The Alkali Acts of 1863 and 1874 were, by contrast, narrow, scrappy and mouselike in their modesty. They were specific only over one kind of nuisance: the escape of hydrochloric acid gas from alkali works. Over other noxious vapours (and there were several of them) there was no control except that the ‘best practicable means’ was to be used for abating them. ‘Best practicable means’ sounds a vague and insipid phrase, inviting compromise and complacency. In fact it has turned out to be, as one of the alkali inspectors put it, ‘an elastic band ever tightening as chemical science advanced’. Its importance is that it is pragmatic and flexible. The law promises nothing it cannot perform; it does not go beyond the capacity of contemporary technology but there is a perpetual obligation to widen the application of the law as new techniques develop. Like a living organism, the law on noxious vapours has adapted itself over 112 years to new circumstances. It now controls over 3000 processes, from cement to uranium.

The history of the alkali inspectorate illustrates, too, the importance of the other two components in the politics of the environment: disinterested assessment and administrative control. Until recently it was assumed that anyone had a right to discharge wastes into air and water, free of charge. The only way to restrain them to persuade a court of law that the discharge constituted a nuisance. This was very difficult to do, for any legal decision to protect the environment is bound to clash with someone’s private interests. Prejudices are magnified into passions. The polluter may protest that his wastes are harmless; the plaintiff may exaggerate the damage he claims is being done.

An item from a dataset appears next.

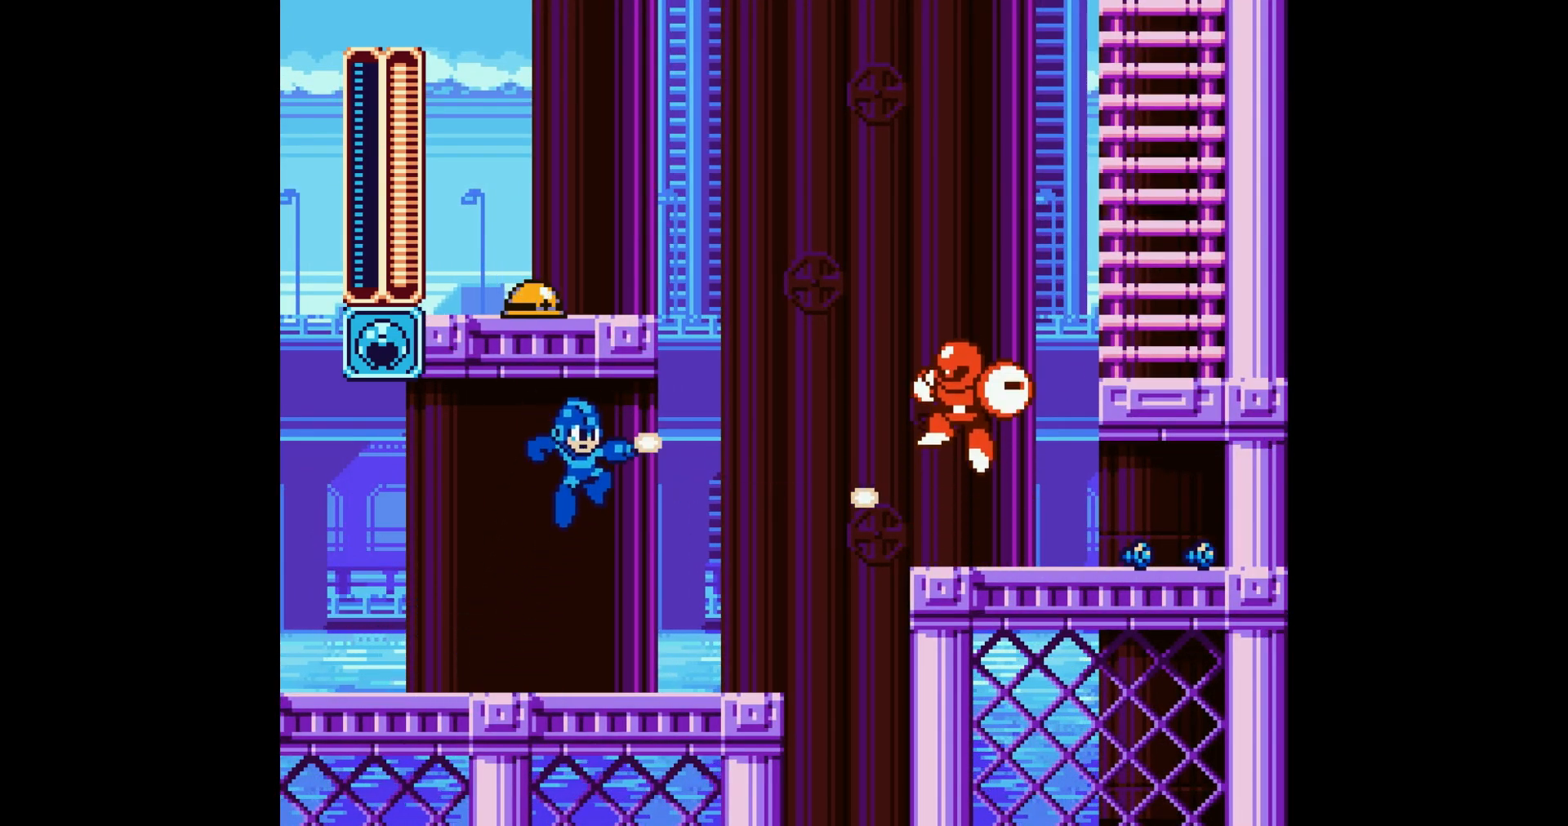
{"dt_ms": 500, "buttons": ["A", "B"], "events": [[67, "A", "up"], [400, "B", "down"], [483, "A", "down"]]}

Before political action can be taken, someone has to strip off exaggeration and prejudice and give to the government an objective, rational assessment of the matter. This is the function of the government- appointed commission or committee of enquiry. For noxious vapours this was done 99 years ago. In 1876 Queen Victoria, whose own estate at Osborne was plagued by ammonia from a local factory, set up a Royal Commission under Lord Aberdare which included two Fellows of the Royal Society, to inquire into all noxious vapours. A study of their hearing brings to life the politics of environment at that time. The Archbishop of Canterbury bitterly complained about the deterioration of stonework at Lambeth Palace (most of the statues had lost their noses) and the discolouration of his knives and forks. The suspected culprit was Doulton’s potteries. Henry Doulton appeared personally before the Commission. ‘Our operations are quite innocuous’, he said. ‘It would be a serious matter to interfere with a trade which gives employment to a thousand families, and which has existed for centuries.’ And he hinted that if there was interference he might decide to close down his London works.

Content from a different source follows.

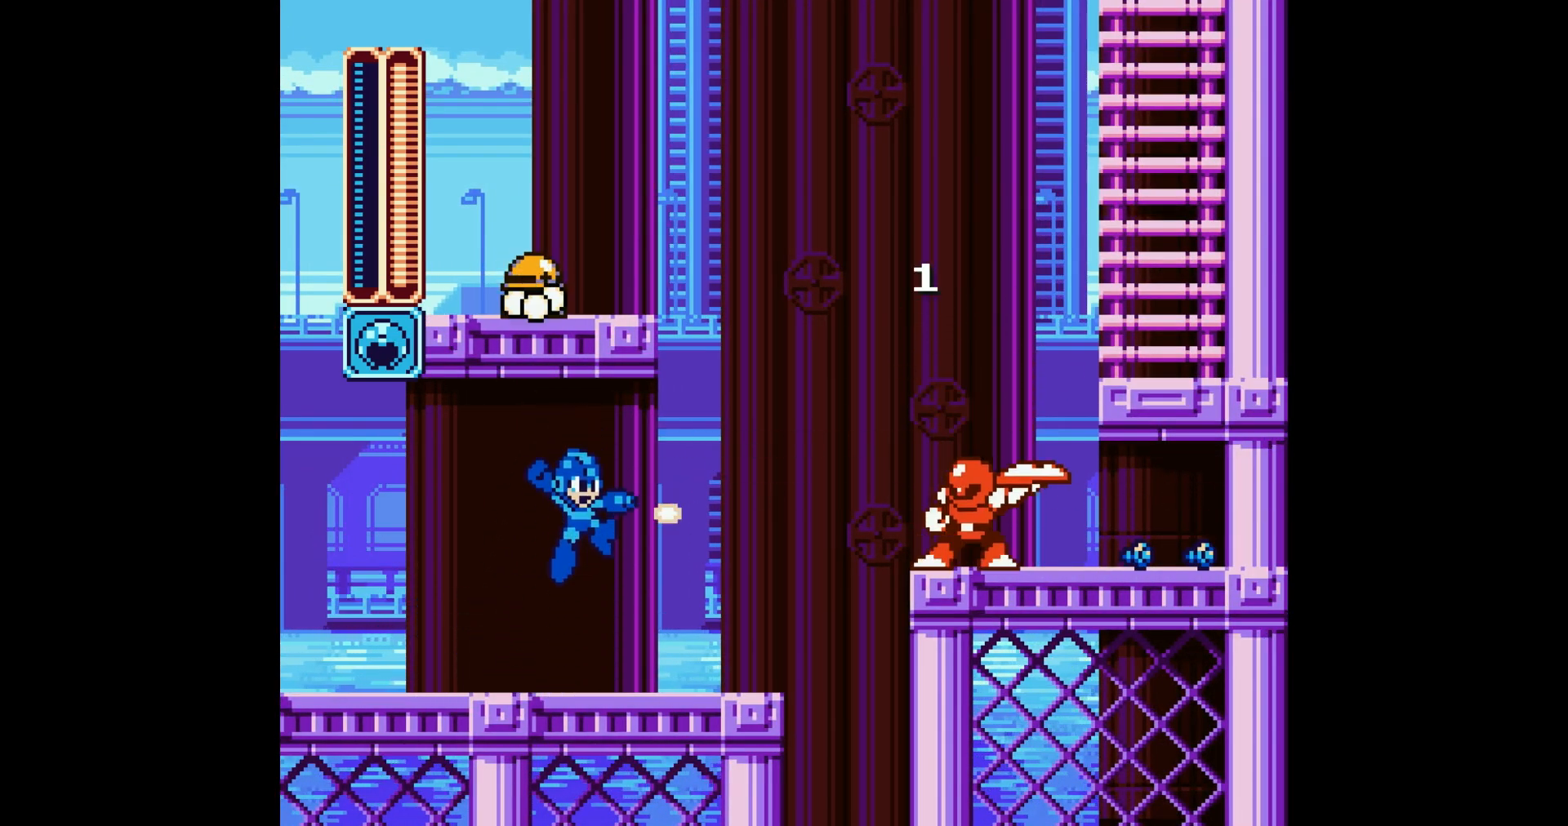
{"dt_ms": 500, "buttons": [], "events": [[17, "B", "up"], [50, "A", "up"], [133, "A", "down"], [217, "A", "up"]]}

This is typical of the conflicts of interests which government committees have to try to resolve. Without a cool appraisal from such committees, sound political decisions cannot be taken. Let me digress for a few minutes to illustrate this, by describing two recent political decisions about the protection of the environment, not against noxious vapours but against detergents. In one, the ‘cooling phase’ was present. In the other it was absent.

The total tonnage of detergent sold in Britain and in America greatly exceeds the total tonnage of soap. In the late 1950s it came to be realised that detergents, however convenient they are to the housewife, were damaging the environment. The early varieties, the so-called ‘hard’ detergents, interfered with the working of sewage plants, created great billows of foam when they got into rivers and, even in concentrations as low as one part per ten million, they damaged life in the rivers. Press articles, TV programmes, parliamentary questions, set off the chain reaction. It ran its normal course: the government announced the appointment of an advisory committee. This very announcement was a signal for the manufacturers to search for a chemical to replace the ‘hard’ ingredient in the detergent with a ‘soft’ one which would decompose of its own accord and not cause damage. Quietly, without publicity, the advisory committee negotiated with the manufacturers. In 1959 the housewives of Luton and Harpenden were, unbeknown to themselves, subjected to an experiment: the detergents they bought in the shops contained a new, ‘soft’ ingredient. Following this there was much less foaming in the River Lea which takes the sewage from these two towns; nor was there any complaint from the housewives. In 1965 the government committee secured an undertaking from the Confederation of British Industry not to market ‘hard’ detergent for domestic use. By 1972 over 97 per cent of detergents used in Britain were ‘soft’ and free from these objectionable qualities. Here is an example of the British style of environmental politics at its best. The decision-making machine worked smoothly and attained its objective without any legislation at all.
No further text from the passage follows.